If your disk_write or wal_fsync duration is consistently high (e.g., over 10ms), your cluster is gasping for air. This is almost always an I/O problem. You need faster disks. NVMe SSDs are non-negotiable for any serious production workload. Spinning disks are a joke etcd doesn’t get. Also, ensure you’ve given it enough memory; etcd is an in-memory key-value store that periodically snapshots to disk, so it will use as much RAM as you give it to cache keys.
The Nightmare Scenario: Loss of Quorum
So what actually happens when you lose quorum? Let’s say you have a 3-node cluster and nodes A and B get hit by a meteor (or a misconfigured deployment). Node C is now alone. It cannot form a majority. It becomes a read-only zombie. It has all the data, but it can’t confirm any new writes.
Your Kubernetes API servers, which are clients of etcd, can’t write anymore. This means no new Pods, no new Deployments, no scaling events. The cluster is functionally dead for any changes. Your existing workloads might keep running, but you’re now on a ticking clock.
To recover, you’re not just restarting the failed nodes. You are now in the terrifying world of disaster recovery, which likely involves taking the remaining node down, restoring from a snapshot onto all three, and bringing them back up. It’s a multi-hour outage. Practice this in a lab before you need to do it at 3 AM. I’m not joking.
The Best Practice You’ll Ignore (But Shouldn’t)

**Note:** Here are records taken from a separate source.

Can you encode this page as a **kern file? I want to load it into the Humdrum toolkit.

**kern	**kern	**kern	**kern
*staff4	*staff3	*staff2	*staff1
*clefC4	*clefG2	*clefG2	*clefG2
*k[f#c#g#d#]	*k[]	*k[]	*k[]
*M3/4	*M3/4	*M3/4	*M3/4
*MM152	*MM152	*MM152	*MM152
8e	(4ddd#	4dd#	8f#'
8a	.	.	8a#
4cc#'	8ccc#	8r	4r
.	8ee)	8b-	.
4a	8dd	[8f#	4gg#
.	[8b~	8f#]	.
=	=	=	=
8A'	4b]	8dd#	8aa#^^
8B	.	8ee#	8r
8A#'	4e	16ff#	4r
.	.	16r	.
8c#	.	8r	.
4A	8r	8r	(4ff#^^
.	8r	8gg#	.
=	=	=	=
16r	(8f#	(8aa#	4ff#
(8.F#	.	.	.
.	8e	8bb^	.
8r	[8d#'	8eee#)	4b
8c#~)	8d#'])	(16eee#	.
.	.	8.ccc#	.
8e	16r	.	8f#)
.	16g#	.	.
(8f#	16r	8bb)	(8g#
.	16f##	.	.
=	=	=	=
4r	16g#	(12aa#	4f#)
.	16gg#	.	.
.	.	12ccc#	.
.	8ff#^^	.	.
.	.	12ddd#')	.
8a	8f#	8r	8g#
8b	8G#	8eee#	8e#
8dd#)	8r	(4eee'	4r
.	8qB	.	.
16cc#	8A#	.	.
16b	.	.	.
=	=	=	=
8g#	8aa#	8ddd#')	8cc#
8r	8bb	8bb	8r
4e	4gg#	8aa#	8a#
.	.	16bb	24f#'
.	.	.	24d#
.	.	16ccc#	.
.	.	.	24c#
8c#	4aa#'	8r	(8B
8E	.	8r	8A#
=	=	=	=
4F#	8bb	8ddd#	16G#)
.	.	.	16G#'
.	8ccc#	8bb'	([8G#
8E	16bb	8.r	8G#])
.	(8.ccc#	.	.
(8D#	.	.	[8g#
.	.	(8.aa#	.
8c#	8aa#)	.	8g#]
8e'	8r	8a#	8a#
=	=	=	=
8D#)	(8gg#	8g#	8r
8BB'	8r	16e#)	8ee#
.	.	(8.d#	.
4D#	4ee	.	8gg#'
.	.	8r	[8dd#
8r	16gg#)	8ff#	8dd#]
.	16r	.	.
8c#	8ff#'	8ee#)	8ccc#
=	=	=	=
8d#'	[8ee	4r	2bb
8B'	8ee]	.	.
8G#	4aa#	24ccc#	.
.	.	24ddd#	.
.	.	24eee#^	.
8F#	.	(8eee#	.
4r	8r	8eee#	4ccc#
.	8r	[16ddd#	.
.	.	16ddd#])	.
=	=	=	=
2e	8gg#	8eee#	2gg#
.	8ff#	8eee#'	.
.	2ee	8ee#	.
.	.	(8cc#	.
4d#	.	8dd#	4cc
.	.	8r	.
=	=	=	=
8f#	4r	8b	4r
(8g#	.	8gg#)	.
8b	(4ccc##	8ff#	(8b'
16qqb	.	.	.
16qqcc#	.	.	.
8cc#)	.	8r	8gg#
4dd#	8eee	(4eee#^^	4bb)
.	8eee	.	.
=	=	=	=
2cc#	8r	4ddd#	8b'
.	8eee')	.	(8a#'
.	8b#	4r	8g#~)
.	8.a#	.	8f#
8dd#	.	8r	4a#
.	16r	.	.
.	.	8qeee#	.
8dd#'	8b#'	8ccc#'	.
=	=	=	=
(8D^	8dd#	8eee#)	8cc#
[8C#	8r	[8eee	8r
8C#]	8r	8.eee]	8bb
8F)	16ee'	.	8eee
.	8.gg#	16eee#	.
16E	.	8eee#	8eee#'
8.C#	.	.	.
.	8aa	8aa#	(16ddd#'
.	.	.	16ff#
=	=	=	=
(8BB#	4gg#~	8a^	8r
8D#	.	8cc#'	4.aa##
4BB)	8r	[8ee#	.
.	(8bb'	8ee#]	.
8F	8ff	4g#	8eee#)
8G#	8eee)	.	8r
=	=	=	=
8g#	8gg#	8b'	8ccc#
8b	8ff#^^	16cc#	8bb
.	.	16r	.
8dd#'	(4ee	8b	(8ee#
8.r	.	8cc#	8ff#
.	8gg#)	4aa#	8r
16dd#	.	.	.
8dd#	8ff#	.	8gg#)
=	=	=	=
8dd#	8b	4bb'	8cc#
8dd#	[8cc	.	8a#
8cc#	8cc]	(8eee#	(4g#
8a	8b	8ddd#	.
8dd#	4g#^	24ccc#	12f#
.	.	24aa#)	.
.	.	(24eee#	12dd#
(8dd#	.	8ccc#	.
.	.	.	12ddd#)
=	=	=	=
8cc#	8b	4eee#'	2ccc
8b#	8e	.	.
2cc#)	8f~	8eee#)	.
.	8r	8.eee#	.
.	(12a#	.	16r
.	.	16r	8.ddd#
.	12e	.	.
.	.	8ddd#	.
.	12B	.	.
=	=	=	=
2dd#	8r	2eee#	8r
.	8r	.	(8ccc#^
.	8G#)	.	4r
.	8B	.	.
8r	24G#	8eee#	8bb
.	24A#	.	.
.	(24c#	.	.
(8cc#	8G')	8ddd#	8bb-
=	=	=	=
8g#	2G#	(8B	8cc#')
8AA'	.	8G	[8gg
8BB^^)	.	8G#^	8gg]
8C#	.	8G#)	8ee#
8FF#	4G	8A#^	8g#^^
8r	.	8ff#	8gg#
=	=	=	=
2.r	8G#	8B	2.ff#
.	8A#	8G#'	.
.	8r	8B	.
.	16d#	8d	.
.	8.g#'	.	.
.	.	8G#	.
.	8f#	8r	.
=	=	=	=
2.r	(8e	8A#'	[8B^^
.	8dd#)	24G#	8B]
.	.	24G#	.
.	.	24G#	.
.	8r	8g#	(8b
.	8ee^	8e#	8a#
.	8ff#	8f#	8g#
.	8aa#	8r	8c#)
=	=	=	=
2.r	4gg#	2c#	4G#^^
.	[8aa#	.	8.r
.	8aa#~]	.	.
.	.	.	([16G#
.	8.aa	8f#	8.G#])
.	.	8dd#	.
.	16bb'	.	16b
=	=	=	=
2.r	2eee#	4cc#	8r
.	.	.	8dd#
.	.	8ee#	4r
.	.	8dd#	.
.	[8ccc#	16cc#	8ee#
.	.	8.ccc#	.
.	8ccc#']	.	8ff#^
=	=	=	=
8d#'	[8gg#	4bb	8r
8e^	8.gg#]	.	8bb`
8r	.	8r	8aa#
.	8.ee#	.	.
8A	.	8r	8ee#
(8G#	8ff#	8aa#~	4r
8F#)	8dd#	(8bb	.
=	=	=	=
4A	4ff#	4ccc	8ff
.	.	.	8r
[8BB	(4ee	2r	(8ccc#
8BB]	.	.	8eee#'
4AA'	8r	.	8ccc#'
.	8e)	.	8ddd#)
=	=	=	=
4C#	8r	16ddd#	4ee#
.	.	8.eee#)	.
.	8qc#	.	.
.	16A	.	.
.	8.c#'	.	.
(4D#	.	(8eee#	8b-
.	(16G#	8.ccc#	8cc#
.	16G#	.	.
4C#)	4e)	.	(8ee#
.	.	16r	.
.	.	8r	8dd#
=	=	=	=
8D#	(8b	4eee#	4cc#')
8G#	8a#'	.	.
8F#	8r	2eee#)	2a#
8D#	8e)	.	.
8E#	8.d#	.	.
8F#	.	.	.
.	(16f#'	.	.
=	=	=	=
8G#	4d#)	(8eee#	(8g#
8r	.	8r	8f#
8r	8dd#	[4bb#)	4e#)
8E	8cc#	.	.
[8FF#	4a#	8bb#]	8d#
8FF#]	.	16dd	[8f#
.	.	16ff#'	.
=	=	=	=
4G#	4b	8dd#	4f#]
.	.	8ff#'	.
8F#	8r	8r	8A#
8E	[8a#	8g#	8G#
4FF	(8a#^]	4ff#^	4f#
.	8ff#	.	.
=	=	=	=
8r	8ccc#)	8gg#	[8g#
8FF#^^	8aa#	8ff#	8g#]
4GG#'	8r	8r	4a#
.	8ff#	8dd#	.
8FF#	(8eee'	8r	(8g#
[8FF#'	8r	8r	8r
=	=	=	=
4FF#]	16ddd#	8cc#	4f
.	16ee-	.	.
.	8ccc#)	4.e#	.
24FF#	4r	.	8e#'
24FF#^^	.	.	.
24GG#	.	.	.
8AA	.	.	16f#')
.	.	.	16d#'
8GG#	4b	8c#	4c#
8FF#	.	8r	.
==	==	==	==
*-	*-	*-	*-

Place your etcd members on dedicated, isolated hardware (or equivalent VM/machine specs). Do not colocate them with your Kubernetes masters. Do not run them on the same physical host. The etcd docs are weirdly casual about this, but it’s critical. The I/O and network load from your control plane components can and will affect etcd’s delicate timing, leading to leader elections and timeouts. Give etcd its own machines, its own fast disks, and a low-latency, reliable network. Treat it like the precious, fragile queen it is. Your cluster’s stability depends on it.